Delta Memory compression can help, in Memory constrained environment. But GTX 980 Ti has the same amount of it as GTX 1060 and has much higher memory bandwidth. So it will not help here.That's fine, keep ignoring my point.
If the game is limited by nothing but raw shader math horsepower, then TFLOPs will give an accurate representation of how well a given GPU will run the game. The game runs faster on GTX 1060 than raw TFLOPs suggests. My conclusion is that the game is not limited by raw TFLOPs. Your conclusion is that I'm an idiot and NVIDIA and AMD are artificially limiting the performance in this game in a grand conspiracy to make the GTX 1060 look better than it actually is. I wonder which is more likely to be correct?
Is stuff like the delta memory compression taken into consideration in your raw TFLOPs measurement?
http://www.anandtech.com/show/10325/the-nvidia-geforce-gtx-1080-and-1070-founders-edition-review/8
I don't think it is, and it's one of the major new things in the Pascal architecture.
Oh look, there's a better implementation of asynchronous compute as well:
http://www.anandtech.com/show/10325/the-nvidia-geforce-gtx-1080-and-1070-founders-edition-review/9
Let's just ignore all of the non-shader related improvements in Pascal, and the real benchmark data, and conclude that I don't know what I'm talking about.
Again, my fundamental point relates to the comparison between the 1060 and the RX 480. On paper, the RX 480 should destroy the 1060, but in nearly all game benchmarks the 1060 wins (and often wins by a significant margin). How do you explain this?
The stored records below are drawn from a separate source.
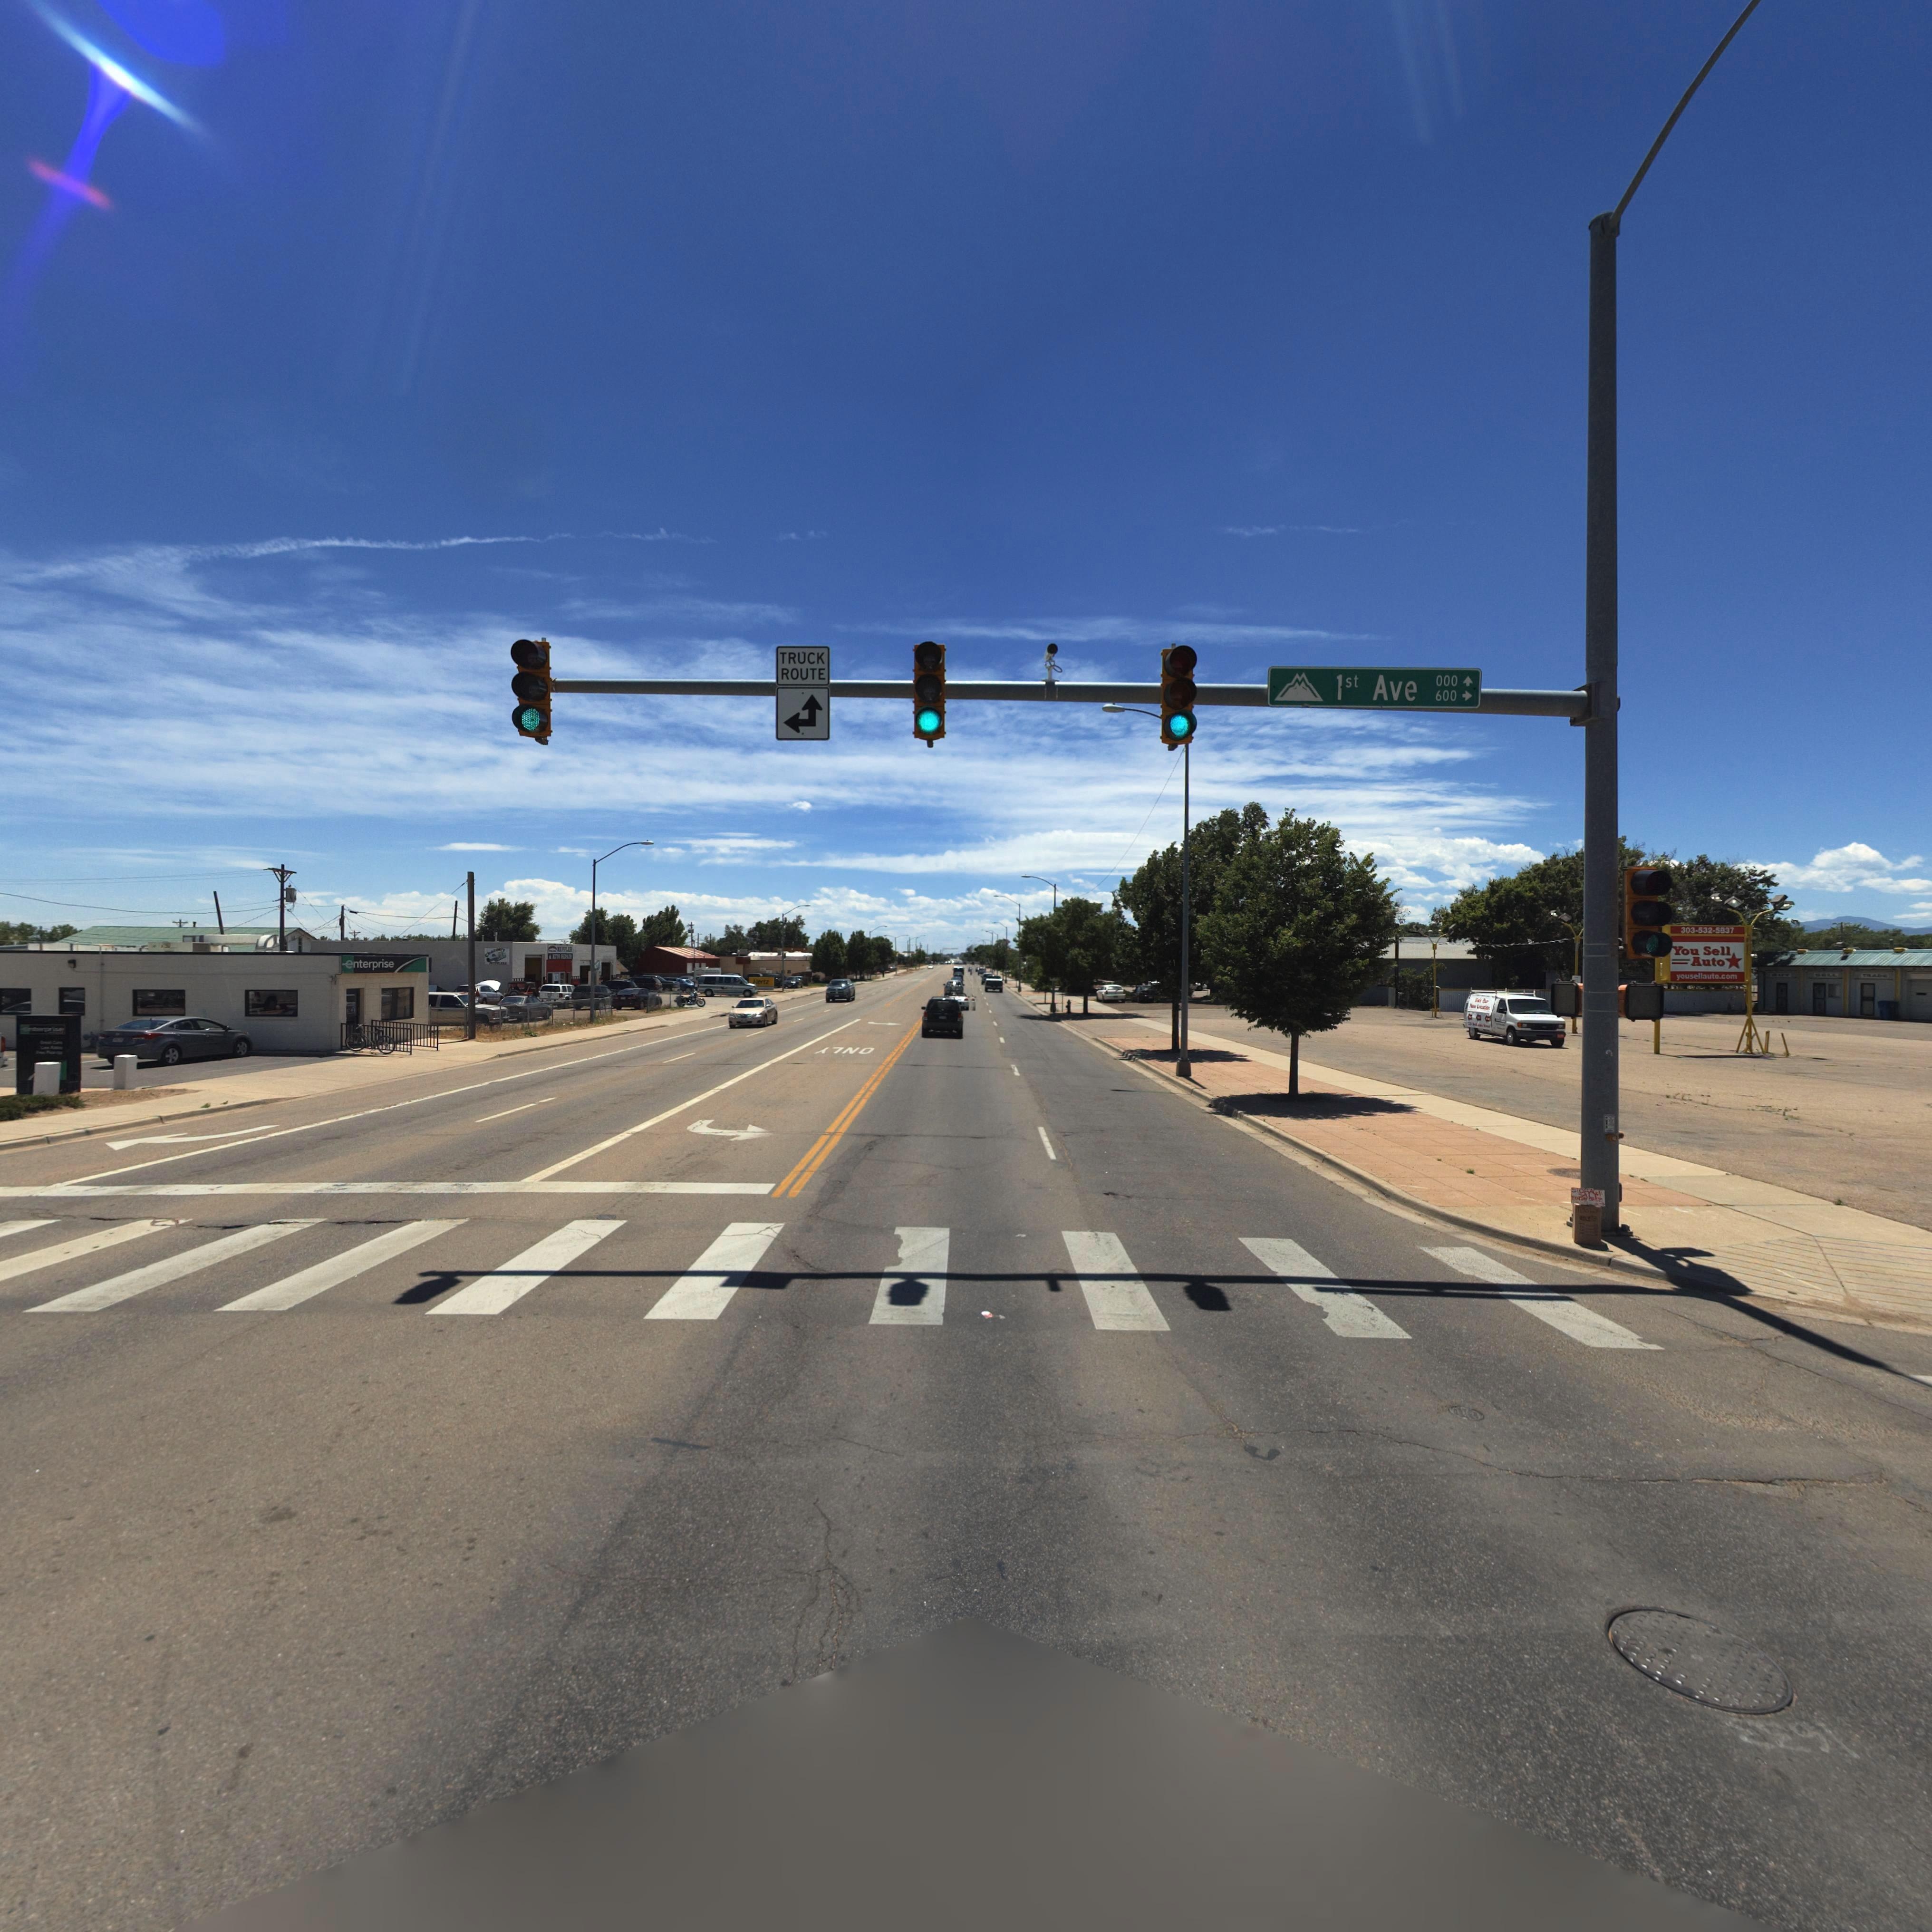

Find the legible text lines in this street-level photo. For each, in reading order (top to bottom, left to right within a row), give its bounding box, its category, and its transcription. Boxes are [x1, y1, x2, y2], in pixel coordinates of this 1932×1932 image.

[1333, 670, 1420, 704] StreetName: 1st Ave
[1434, 675, 1459, 688] StreetNumberRange: 000
[1433, 689, 1473, 703] StreetNumberRange: 600->
[1671, 946, 1731, 956] BusinessName: You Sell
[343, 958, 396, 969] BusinessName: enterprise
[1689, 956, 1727, 966] BusinessName: Auto
[752, 978, 770, 985] BusinessName: Hertz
Asynchronous Compute would help. But what we have seen to this day is that GTX 1060 is loosing performance with Asynchronous Compute turned on in games using DX12. Secondly, for Pascal GPUs the difference is within 1-2% of performance when this setting is on.
And again. The difference in performance of both GPUs is 4.4 vs 5.9 TFLOps.
I do not know why you are putting here RX 480.